A machine has 7 identical components which function independently. The probability that a component will fail is .2. The machine will stop working if more than three components fail. Find the probability that the machine will be working?
The machine will be working if
1. no part fails ---> (.8)^7
2. 1 part fails ----> C(7,1)(.2)(.8)^6
3. 2 parts fail ---> C(7,2)(.2^2)(.8^5)
4. 3 parts fail ---> C(7,3)(.2^3)(.8^4)
add them up
.966
To find the probability that the machine will be working, we need to consider the cases where 0, 1, 2, or 3 components fail, and then sum up the probabilities of these cases.
Let's break it down:
Case 0: All 7 components are working.
Case 1: Exactly 1 component fails, and the other 6 are working.

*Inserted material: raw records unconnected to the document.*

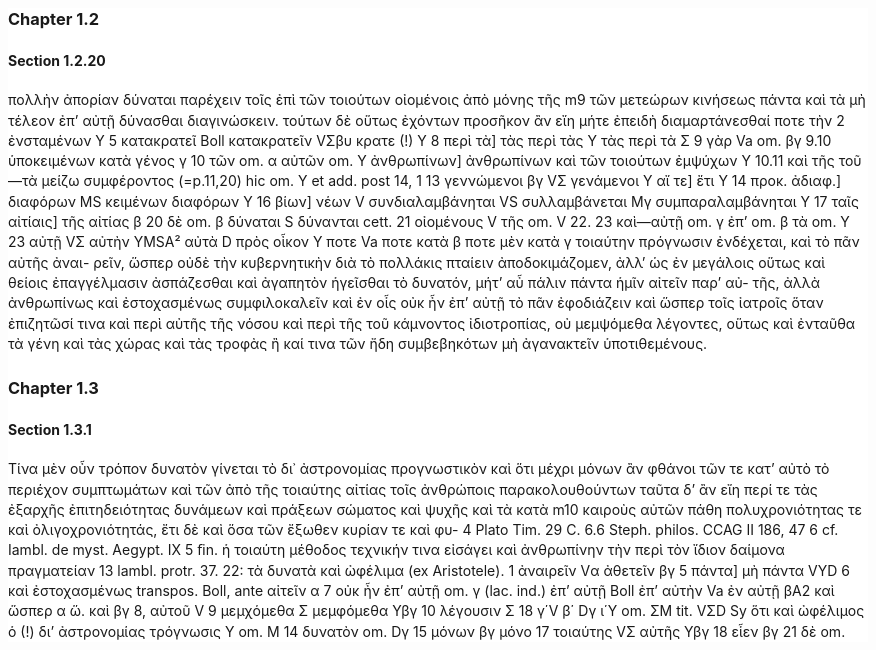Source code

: ### Chapter 1.2

#### Section 1.2.20

<p>πολλὴν ἀπορίαν δύναται παρέχειν τοῖς ἐπὶ τῶν τοιούτων οἰομένοις ἀπὸ μόνης τῆς
<note type="marginal">m9</note> τῶν μετεώρων κινήσεως πάντα καὶ τὰ μὴ τέλεον ἐπ’
αὐτῇ δύνασθαι διαγινώσκειν. τούτων δὲ οὕτως ἐχόντων <lb n="20"/>
προσῆκον ἂν εἴη μήτε ἐπειδὴ διαμαρτάνεσθαί ποτε τὴν
<note type="footnote">2 ἐνσταμένων Υ 5 κατακρατεῖ Boll κατακρατεῖν VΣβυ
κρατε (!) Y 8 περὶ τὰ] τὰς περὶ τὰς Y τὰς περὶ τὰ Σ 9 γὰρ
Va om. βγ 9.10 ὑποκειμένων κατὰ γένος γ 10 τῶν om. α
αὐτῶν οm. Y ἀνθρωπίνων] ἀνθρωπίνων καὶ τῶν τοιούτων ἐμψύχων
Υ 10.11 καὶ τῆς τοῦ—τὰ μείζω συμφέροντος (=p.11,20)
hic οm. Y et add. post 14, 1 13 γεννώμενοι βγ
VΣ γενάμενοι Y αἴ τε] ἔτι Υ 14 προκ. ἀδιαφ.]
διαφόρων MS κειμένων διαφόρων Υ 16 βίων] νέων V συνδιαλαμβάνηται
VS συλλαμβάνεται Μγ συμπαραλαμβάνηται Υ 17 ταῖς
αἰτίαις] τῆς αἰτίας β 20 δὲ om. β δύναται S δύνανται cett.
21 οἰομένους V τῆς οm. V 22. 23 καὶ—αὐτῇ om. γ ἐπ’ om. β
τὰ om. Y 23 αὐτῇ VΣ αὐτὴν YMSA² αὐτὰ D
πρὸς οἶκον Υ ποτε Va ποτε κατὰ β ποτε μὲν κατὰ γ</note>

<pb n="10"/>
τοιαύτην πρόγνωσιν ἐνδέχεται, καὶ τὸ πᾶν αὐτῆς ἀναι-
ρεῖν, ὥσπερ οὐδὲ τὴν κυβερνητικὴν διὰ τὸ πολλάκις
πταίειν ἀποδοκιμάζομεν, ἀλλ’ ὡς ἐν μεγάλοις οὕτως καὶ
θείοις ἐπαγγέλμασιν ἀσπάζεσθαι καὶ ἀγαπητὸν ἡγεῖσθαι
<lb n="5"/> τὸ δυνατόν, μήτ’ αὖ πάλιν πάντα ἡμῖν αἰτεῖν παρ’ αὐ-
τῆς, ἀλλὰ ἀνθρωπίνως καὶ ἐστοχασμένως συμφιλοκαλεῖν
καὶ ἐν οἷς οὐκ ἦν ἐπ’ αὐτῇ τὸ πᾶν ἐφοδιάζειν καὶ ὥσπερ
τοῖς ἰατροῖς ὅταν ἐπιζητῶσί τινα καὶ περὶ αὐτῆς τῆς
νόσου καὶ περὶ τῆς τοῦ κάμνοντος ἰδιοτροπίας, οὐ μεμψόμεθα
<lb n="10"/> λέγοντες, οὕτως καὶ ἐνταῦθα τὰ γένη καὶ τὰς χώρας
καὶ τὰς τροφὰς ἢ καί τινα τῶν ἤδη συμβεβηκότων
μὴ ἀγανακτεῖν ὑποτιθεμένους.</p>

### Chapter 1.3

#### Section 1.3.1

<p>Τίνα μὲν οὖν τρόπον δυνατὸν γίνεται τὸ δι᾿ ἀστρονομίας
<lb n="15"/> προγνωστικὸν καὶ ὅτι μέχρι μόνων ἂν φθάνοι
τῶν τε κατ’ αὐτὸ τὸ περιέχον συμπτωμάτων καὶ τῶν ἀπὸ
τῆς τοιαύτης αἰτίας τοῖς ἀνθρώποις παρακολουθούντων
ταῦτα δ’ ἂν εἴη περί τε τὰς ἐξαρχῆς ἐπιτηδειότητας
δυνάμεων καὶ πράξεων σώματος καὶ ψυχῆς καὶ τὰ κατὰ <note type="marginal">m10</note>
<lb n="20"/> καιροὺς αὐτῶν πάθη πολυχρονιότητας τε καὶ ὀλιγοχρονιότητάς,
ἔτι δὲ καὶ ὅσα τῶν ἔξωθεν κυρίαν τε καὶ φυ-
<note type="footnote">4 Plato Tim. 29 C. 6.6 Steph. philos. CCAG II 186, 47
6 cf. Iambl. de myst. Aegypt. IX 5 ﬁn. ἡ τοιαύτη μέθοδος τεχνικήν
τινα εἰσάγει καὶ ἀνθρωπίνην τὴν περὶ τὸν ἴδιον δαίμονα
πραγματείαν 13 lambl. protr. 37. 22: τὰ δυνατὰ καὶ ὠφέλιμα
(ex Aristotele).</note>
<note type="footnote">1 ἀναιρεῖν Vα ἀθετεῖν βγ 5 πάντα] μὴ πάντα VYD 6
καὶ ἐστοχασμένως transpos. Boll, ante αἰτεῖν α
7 οὐκ ἦν ἐπ’ αὐτῇ om. γ (lac. ind.) ἐπ’ αὐτῇ Boll ἐπ’ αὐτὴν Va
ἐν αὐτῇ βΑ2 καὶ ὥσπερ α ὥ. καὶ βγ 8, αὐτοῦ V 9 μεμχόμεθα
Σ μεμφόμεθα Υβγ 10 λέγουσιν Σ 18 γ΄V β΄ Dγ ι΄Υ
om. ΣΜ tit. VΣD Sy ὅτι καὶ ὠφέλιμος ὁ (!) δι’ ἀστρονομίας τρόγνωσις
Y om. M 14 δυνατὸν om. Dγ 15 μόνων βγ μόνο
17 τοιαύτης VΣ αὐτῆς Υβγ 18 εἷεν βγ 21 δὲ οm.</note>
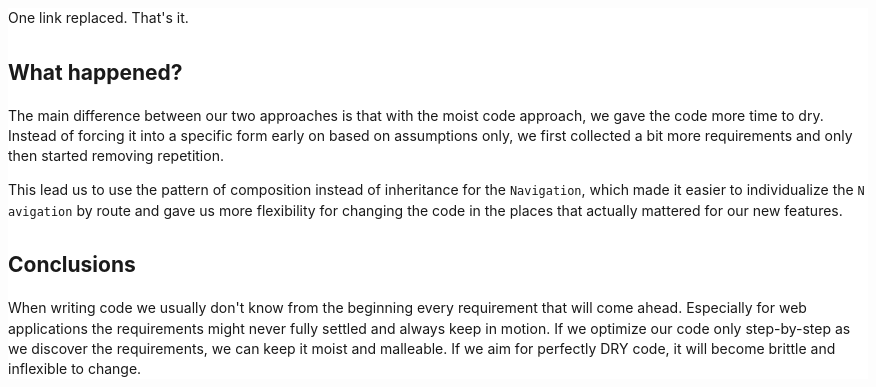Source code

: One link replaced. That's it.

## What happened?

The main difference between our two approaches is that with the moist code approach, we gave the code more time to dry. Instead of forcing it into a specific form early on based on assumptions only, we first collected a bit more requirements and only then started removing repetition.

This lead us to use the pattern of composition instead of inheritance for the `Navigation`, which made it easier to individualize the `Navigation` by route and gave us more flexibility for changing the code in the places that actually mattered for our new features.

## Conclusions

When writing code we usually don't know from the beginning every requirement that will come ahead. Especially for web applications the requirements might never fully settled and always keep in motion. If we optimize our code only step-by-step as we discover the requirements, we can keep it moist and malleable. If we aim for perfectly DRY code, it will become brittle and inflexible to change.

Case 2: Exactly 2 components fail, and the other 5 are working.
Case 3: Exactly 3 components fail, and the other 4 are working.
Since the components function independently, we can use the binomial probability formula to calculate the probability for each case:
P(k successes out of n trials) = (n choose k) * p^k * (1-p)^(n-k)
In this case, n = 7 (number of components), p = 0.2 (probability of failure), and k = 0, 1, 2, or 3.
Now let's calculate each case:
Case 0: P(0 components fail) = (7 choose 0) * 0.2^0 * (1-0.2)^(7-0) = 1 * 1 * 0.8^7 = 0.2097
Case 1: P(1 component fails) = (7 choose 1) * 0.2^1 * (1-0.2)^(7-1) = 7 * 0.2 * 0.8^6 = 0.3359
Case 2: P(2 components fail) = (7 choose 2) * 0.2^2 * (1-0.2)^(7-2) = 21 * 0.04 * 0.8^5 = 0.3020
Case 3: P(3 components fail) = (7 choose 3) * 0.2^3 * (1-0.2)^(7-3) = 35 * 0.008 * 0.8^4 = 0.0576
Now we can sum up the probabilities of these cases to find the probability that the machine will be working:
P(machine working) = P(0 components fail) + P(1 component fails) + P(2 components fail) + P(3 components fail)
= 0.2097 + 0.3359 + 0.3020 + 0.0576
≈ 0.9052
Therefore, the probability that the machine will be working is approximately 0.9052 or 90.52%.